All Internet traffic in and out of Israel goes through three undersea cables connecting the country with Turkey, Greece, and Italy, and as such suffer from the kind of lag that happens when you're separated from your destination server by a couple thousand kilometers, usually more. There are no local cloud providers and the local entrepreneurial culture (which is MASSIVE for such a small country) either has to pay for cloud resources in Europe or has to pay for local non-cloud hosting, which is orders of magnitude more expensive and running on relatively ancient hardware (the local VPS shops have little incentive to upgrade).
Amazon will come to Israel if they deem it profitable. They aren't exactly Google Fiber though, so I think they would avoid locating themselves in areas with poor connectivity options in the first place.
Not really, from AWS perspective it's about locating regions close to potential customers with $$$ and a desire for a local region. That desire might be due to regulatory requirements or poor connectivity to other regions.

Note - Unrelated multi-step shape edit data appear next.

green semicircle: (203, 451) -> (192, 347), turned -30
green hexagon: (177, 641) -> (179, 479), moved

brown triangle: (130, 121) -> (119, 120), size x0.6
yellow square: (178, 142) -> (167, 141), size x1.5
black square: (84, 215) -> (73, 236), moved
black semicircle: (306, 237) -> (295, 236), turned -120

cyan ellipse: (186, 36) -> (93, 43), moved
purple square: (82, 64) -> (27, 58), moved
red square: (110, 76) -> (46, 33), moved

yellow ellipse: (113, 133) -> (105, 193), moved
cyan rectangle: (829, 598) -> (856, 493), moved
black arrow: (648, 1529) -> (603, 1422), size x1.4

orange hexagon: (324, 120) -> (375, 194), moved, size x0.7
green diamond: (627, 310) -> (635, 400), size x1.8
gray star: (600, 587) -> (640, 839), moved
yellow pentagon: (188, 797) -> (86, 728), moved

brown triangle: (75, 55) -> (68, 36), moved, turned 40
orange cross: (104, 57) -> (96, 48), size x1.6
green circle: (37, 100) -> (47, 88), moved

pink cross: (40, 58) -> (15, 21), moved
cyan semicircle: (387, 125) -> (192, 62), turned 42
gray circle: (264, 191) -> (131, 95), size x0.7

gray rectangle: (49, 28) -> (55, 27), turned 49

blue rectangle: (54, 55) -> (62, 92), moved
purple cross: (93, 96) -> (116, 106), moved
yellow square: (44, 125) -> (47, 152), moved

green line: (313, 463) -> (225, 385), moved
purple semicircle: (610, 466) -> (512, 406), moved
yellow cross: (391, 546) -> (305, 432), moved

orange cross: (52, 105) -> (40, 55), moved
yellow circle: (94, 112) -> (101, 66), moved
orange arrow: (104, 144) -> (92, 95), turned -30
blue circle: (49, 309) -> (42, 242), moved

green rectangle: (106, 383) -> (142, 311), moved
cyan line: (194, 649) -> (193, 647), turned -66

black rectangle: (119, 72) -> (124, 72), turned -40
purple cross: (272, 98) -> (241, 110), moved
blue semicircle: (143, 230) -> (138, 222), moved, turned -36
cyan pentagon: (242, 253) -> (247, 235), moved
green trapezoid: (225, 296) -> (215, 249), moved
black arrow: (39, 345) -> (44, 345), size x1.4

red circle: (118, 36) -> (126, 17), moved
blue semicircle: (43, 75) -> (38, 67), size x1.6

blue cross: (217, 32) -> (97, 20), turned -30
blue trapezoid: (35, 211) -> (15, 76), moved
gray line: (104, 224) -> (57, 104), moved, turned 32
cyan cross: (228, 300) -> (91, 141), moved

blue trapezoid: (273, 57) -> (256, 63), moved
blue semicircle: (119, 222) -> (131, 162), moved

To figure out where the next AWS regions are going, go down the wikipedia list of countries by GDP and try to think which large markets are not well served yet:
In the Middle East there are several markets larger than Israel, and putting a region in Israel will probably not be tenable for Egypt, Saudi Arabia and the like.
There is no region in Africa...
Russia & Eastern Europe is not that well served...
But most of the Middle East and Africa aren't wired up well enough to begin with let alone have strong entrepreneurial cultures to push for local cloud adoption. Israel has a booming startup culture, they just all must use European clouds if they decide to go with a cloud infrastructure (and the vast majority of them do).
Fast connections there are also few and far between in the Middle East and Africa. In Israel, LTE is ubiquitous in urban areas, most residences have either DOCSIS 3.0 or Fiber-to-the-curb, and a nationwide FTTH infrastructure is being built out currently. Domestic connections are great - the problem is just that almost nothing is hosted domestically.
Eastern Europe / Western Russia sounds like a good idea to me, although I'm not familiar with their local Internet topologies.
Nothing in NZ either, 2500KM minimum for our data to go to get to any of the large cloud service providers in Sydney. Worth the lag though for the cost savings.
All Internet traffic in and out of Israel goes through three undersea cables connecting the country with Turkey, Greece, and Italy, and as such suffer from the kind of lag that happens when you're separated from your destination server by a couple thousand kilometers, usually more. There are no local cloud providers and the local entrepreneurial culture (which is MASSIVE for such a small country) either has to pay for cloud resources in Europe or has to pay for local non-cloud hosting, which is orders of magnitude more expensive and running on relatively ancient hardware (the local VPS shops have little incentive to upgrade).
Do we have to beg for Amazon to come here?!